Mike Paul

As a varsity basketball player on the Lyndon campus, Mike Paul ’08 was sidelined his sophomore year after a knee injury. It took nine months for him to recover and compete again. 

“How to get from Point A to Point B in the healing process fascinated me,” he said. His experience with the injury convinced him that his choice of exercise science as a major was right, and it led him to pursue physical therapy as a career. 

Faculty Who Accommodate Students’ Needs 

The small classes and one-on-one time Mike had with professors stand out for him. Because of basketball, Mike sometimes missed classes or needed extended deadlines for assignments because of his basketball schedule. “What was most valuable for me was that they really listened to what I needed as a student and could be flexible when needed,” he said. “They were willing to accommodate different needs.” 

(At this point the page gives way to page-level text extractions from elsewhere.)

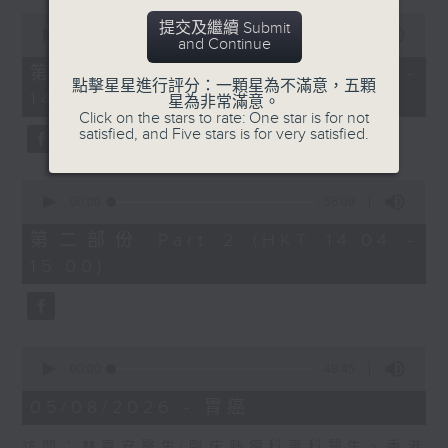
0
提交及繼續 Submit
預防和治療
seconds
00:00
55:00
and Continue
of
嘉賓：周令宇醫生(整形外科專科醫生、
55
第一部份 Part 1 (HKT 13:05 -
minutes,
點擊星星進行評分：一顆星為不滿意，五顆
香港大學臨床醫學學院外科學系臨床副教
14:00)
0
星為非常滿意。
seconds
Click on the stars to rate: One star is for not
授、頭頸外科暨整形外科主任)
satisfied, and Five stars is for very satisfied.
0
seconds
00:00
56:09
of
56
第二部份 Part 2 (HKT 14:04 -
minutes,
15:00)
9
seconds
0
seconds
00:00
48:45
of
48
05/08/2026 - 胃癌
minutes,
45
訪問：林嘉安醫生(臨床腫瘤科專科醫生、香港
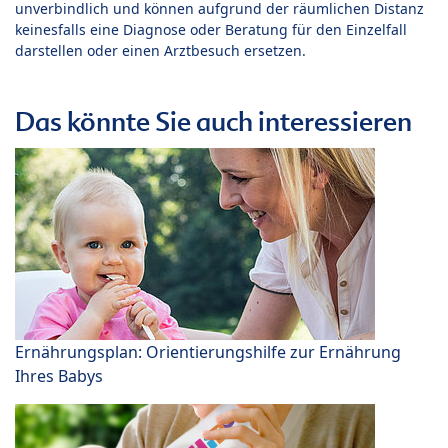
unverbindlich und können aufgrund der räumlichen Distanz
keinesfalls eine Diagnose oder Beratung für den Einzelfall
darstellen oder einen Arztbesuch ersetzen.
Das könnte Sie auch interessieren
Ernährungsplan: Orientierungshilfe zur Ernährung
Ihres Babys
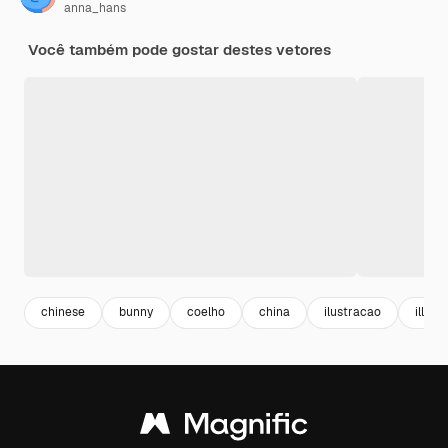
anna_hans
Você também pode gostar destes vetores
chinese
bunny
coelho
china
ilustracao
illust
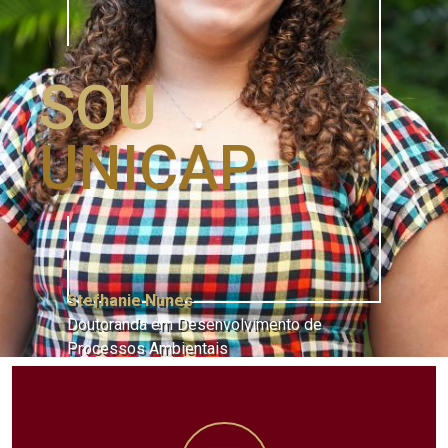
SOU
UNICAP
Stefhanie Nunes
Doutoranda em Desenvolvimento de
Processos Ambientais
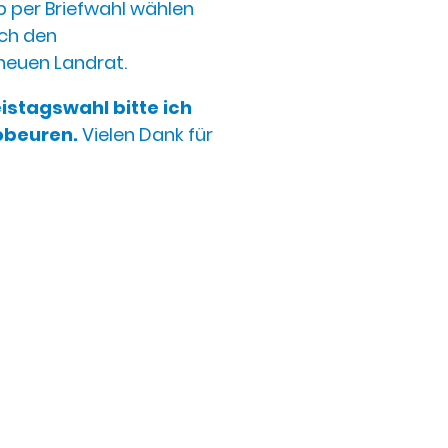
b per Briefwahl wählen
uch den
neuen Landrat.
istagswahl bitte ich
obeuren.
Vielen Dank für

Mike also earned a bachelor’s degree in business and had solid hands-on opportunities as a student that catered to his interests in the practice of exercise science and the management side of the field. In addition to learning practical skills such as wrapping ankles and knees in classes, much of his real-world experience involved working with the broader community. 

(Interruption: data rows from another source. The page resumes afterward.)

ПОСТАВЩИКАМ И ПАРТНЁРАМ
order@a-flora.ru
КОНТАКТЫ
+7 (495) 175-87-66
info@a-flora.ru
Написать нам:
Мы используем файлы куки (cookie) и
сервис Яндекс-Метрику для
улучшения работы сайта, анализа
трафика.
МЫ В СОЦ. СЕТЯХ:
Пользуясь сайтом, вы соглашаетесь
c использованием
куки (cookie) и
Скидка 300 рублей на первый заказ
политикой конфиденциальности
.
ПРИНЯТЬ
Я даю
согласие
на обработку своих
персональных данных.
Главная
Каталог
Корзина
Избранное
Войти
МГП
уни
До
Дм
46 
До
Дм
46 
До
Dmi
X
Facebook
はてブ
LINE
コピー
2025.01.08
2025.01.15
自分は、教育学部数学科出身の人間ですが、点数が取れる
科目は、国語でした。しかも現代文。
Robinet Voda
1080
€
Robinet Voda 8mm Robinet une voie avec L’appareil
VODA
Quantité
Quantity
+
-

He helped lead campus programs that offered community member classes and workshops on wellness and health. He also built leadership skills in community-based outreach programs at schools, where he and other students helped in classrooms, chaperoned at activities, and officiated basketball games. 

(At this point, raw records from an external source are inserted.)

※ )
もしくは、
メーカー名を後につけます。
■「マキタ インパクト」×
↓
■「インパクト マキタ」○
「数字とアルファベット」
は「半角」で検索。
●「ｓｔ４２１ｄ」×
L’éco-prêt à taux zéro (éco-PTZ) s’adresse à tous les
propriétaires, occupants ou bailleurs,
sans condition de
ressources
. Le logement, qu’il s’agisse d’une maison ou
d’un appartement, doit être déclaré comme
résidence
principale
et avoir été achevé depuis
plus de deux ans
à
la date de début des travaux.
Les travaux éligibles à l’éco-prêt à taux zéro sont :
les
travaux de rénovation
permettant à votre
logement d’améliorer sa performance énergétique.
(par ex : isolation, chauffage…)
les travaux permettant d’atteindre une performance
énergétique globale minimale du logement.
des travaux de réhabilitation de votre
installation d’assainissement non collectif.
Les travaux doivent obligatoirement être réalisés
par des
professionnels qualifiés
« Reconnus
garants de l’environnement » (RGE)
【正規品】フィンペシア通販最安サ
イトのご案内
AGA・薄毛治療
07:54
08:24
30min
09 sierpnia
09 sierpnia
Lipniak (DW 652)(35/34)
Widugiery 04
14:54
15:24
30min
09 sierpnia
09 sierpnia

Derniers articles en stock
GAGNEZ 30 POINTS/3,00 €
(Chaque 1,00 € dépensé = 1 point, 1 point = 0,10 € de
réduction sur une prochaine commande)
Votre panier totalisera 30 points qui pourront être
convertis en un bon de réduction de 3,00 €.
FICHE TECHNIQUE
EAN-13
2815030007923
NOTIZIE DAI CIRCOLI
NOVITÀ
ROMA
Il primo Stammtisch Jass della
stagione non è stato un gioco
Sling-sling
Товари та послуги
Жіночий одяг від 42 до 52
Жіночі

Self-Designed Internships Related to His Interests 

Faculty were supportive of Mike’s self-designed internships that allowed him to “bridge the gap between the physical application and the money-making side” of the exercise science field, he said. He coordinated triathlons and other events to promote health and wellness, wrote business plans, and did financial analyses. 

“It was a stepping stone to getting to where I am today,” said Mike, whose wife, Whitney Hoyt Paul ’08, also was in the exercise science program. He developed skills in administration and communication that he uses now as clinical director of the rehab department at Wayne UNC Health Care, a 316-bed hospital in Goldsboro, North Carolina, that’s in the University of North Carolina system. 

To meet the needs of patients and their families, “communication skills are vitally important. They can make or break your career,” Mike said. 

From Private Practice to Big Health Care 

The University also prepared him well for a graduate program at the University of Vermont, where he earned a doctor of physical therapy degree. 

The curriculum, with many career-relevant science courses, “was very challenging and rigorous,” Mike said. “It set me up really well for graduate school, so I didn’t feel undereducated whatsoever when I got into the UVM graduate program, especially from a science standpoint.” 

Soon after he finished the program at UVM, Mike tapped his experience in the business program to team with alum and physical therapist Sean Fitzgerald to launch Transitions Physical Therapy in Jericho, Vermont. They added a second location in Essex Junction, Vermont. Sean still runs the growing practice. 

Now at Wayne UNC, Mike directs a department of 40 people. “We have a team that’s eager to learn. When they are put in a position to be successful and do well, that’s the part that’s most rewarding for me,” said Mike, who lives in the Raleigh area. “I enjoy working with patients, too. When you help somebody get better who’s been dealing with a chronic issue for years, it’s also very rewarding.”